I think stories no matter how reality-based will remain stories. In fiction, everything has a reason- someone's death, someone's success, someone's pain... The writer has to justify nearly everything in a story.

Can it be compared to real lives where things have no reason or order.... or do they?

P.S. I just made up this question after reading the preface of a story book. I hope you like the question.

2006-08-10 18:21:01 · 12 answers · asked by Abhyudaya 6 in Arts & Humanities Philosophy

12 answers

Fiction cannot replace reality, yet it is called a 'mirror' to life. Fiction is not real but it is close, real close to interest us and to understand reality

A writer may work with a plot--- series of events in a story. “What happens” in a story, must evolve or develop--- internal or external. He has the 'power' to MANIPULATE the events as you can see from the recurrence of 'coincidences' in Thomas Hardy novels. In real life things are not as neatly pushed underneath the rug. Yet even the writer himself is bound by the characters he creates.

The core of fiction has always been the story-teller's observation of human behaviour, and thus we marvel at how "lifelike" are his characters or how "true-to-life" are their experiences. Even myth and caricature build upon a thorough knowledge of human characteristics. The Greek epic heroes, as well as the gods, are plagued with all our human foibles, and Charles Dickens's most grotesque characters exaggerate our most familiar human traits. One literary critic has put it: Literature portrays almost every conceivable human action, thought, attitude, emotion, situation, problem, our relationships, depicting our attractions and regrets, our fantasies and disillusionments, our coercions and compromises. If we will look into the mirror of fiction through the powerful lenses, we might come to understand ourselves more clearly

Even in the eccentric world of a writer like Franz Kafka, a story lives for us and catches us up in its artifice because we see ourselves and our predicaments in its characters

And such a personal recognition can delight us -- or disturb us profoundly -- with its accuracy. Suspecting this, Hamlet instructed a troupe of actors to touch his uncle's conscience with a scene from a play, and in his famous speech he defined the power of fiction to make us perceive ourselves more clearly.

Writers see the world around with new clarity and in new detail, and analyze characters and relationships with more insight. All kinds and combinations of these characters lived in the pages of Chaucer, Shakespeare, Jane Austen, Dickens, D.H. Lawrence, Hemingway, and many, many more.

I agree with you that fiction is not reality but we are essentially interested in it coz it is more real than the reality and helps us understand reality. We may not understand a complex character in real life but when we read a novel, we may get an insight into his quirky mind..... for eg. Faulkner's 'Sound & Fury' (a tale told by an Idiot)
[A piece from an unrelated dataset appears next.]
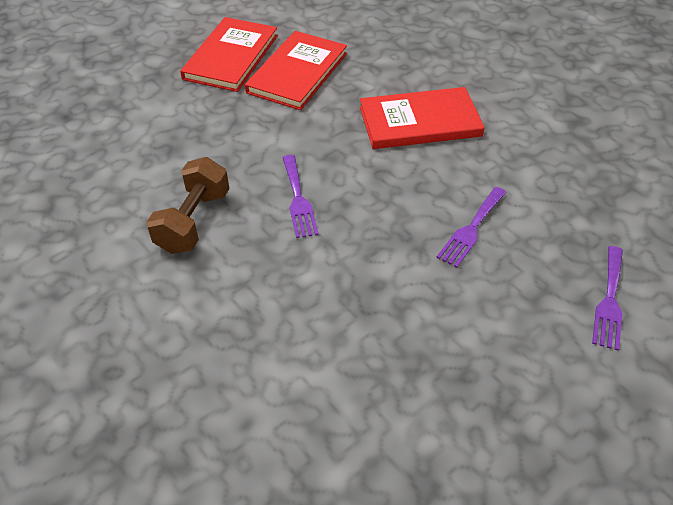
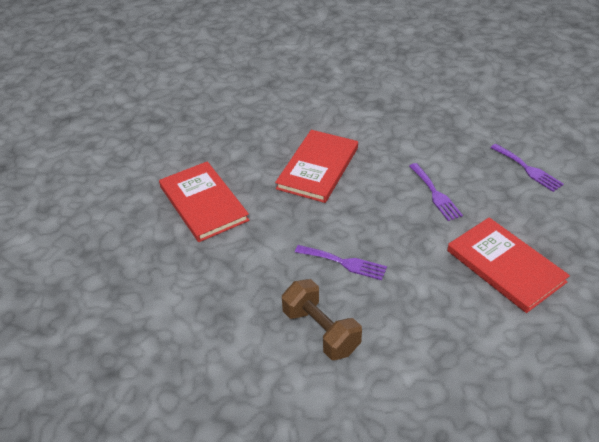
camera: 55 degrees left, 5 degrees down
(231, 57) = (143, 232): red book -> red book (505, 266)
2006-08-13 01:59:02 · answer #1 · answered by Anonymous · 3 3

Truthfully, my life may be stranger than fiction. I don't believe a fictional story would be any more interesting. The only thing that could change in a fictional story of my life would be the point of view. You see, I live my life. No one else actually has as close a perspective as the narrator of a fictional story or a second person would have. In fiction, someone CAN make sense of an event. In real life, I may do that for myself, but my opinion is still open to interpretation by the rest of the world. In fiction, that opinion becomes the reality.

____________
By the way, I did like the question. You said, "In fiction, everything has a reason- someone's death, someone's success, someone's pain... The writer has to justify nearly everything in a story." That may be why we sometimes come away feeling "let down" by our experiences. They can't be justified or explained. We live them and can never really relate them (except as stories) to others adequately. Once they are stories, they achieve a fictional status that makes them almost belong to the character who we've become rather than ourselves.

2006-08-13 22:13:29 · answer #2 · answered by home schooling mother 6 · 2 0

Check out what H.G. Wells and other early sci-fi writers did. Things in their books didn't exist in their times, but do today. I can't think of any specific examples, but in a way they predicted modern technologies. So I think that maybe it is a chicken or egg relationship. Fiction becomes reality in someways, and reality can be stranger than fiction in others, providing that the reality has not already been ficionalized, such as a fictional story of a giant tuna, but then finding such a tuna. If the tuna was found first, it would be stranger than a story written about it afterwards, but if the story was written first, and then the tuna was found, it already has some measure of acceptance, so would not be so strange.

2006-08-11 02:39:37 · answer #3 · answered by amiaigner 3 · 2 0

Sometimes, even the most trivial can be profound. Trivial to some, a profound statement to others.

I am a rabbit. In my professional life, my frustrations and day to day activities and interactions are characterized by Alice's adventures down the rabbit hole. You have reference #1 -- my life is a twisted journey down the rabbit hole.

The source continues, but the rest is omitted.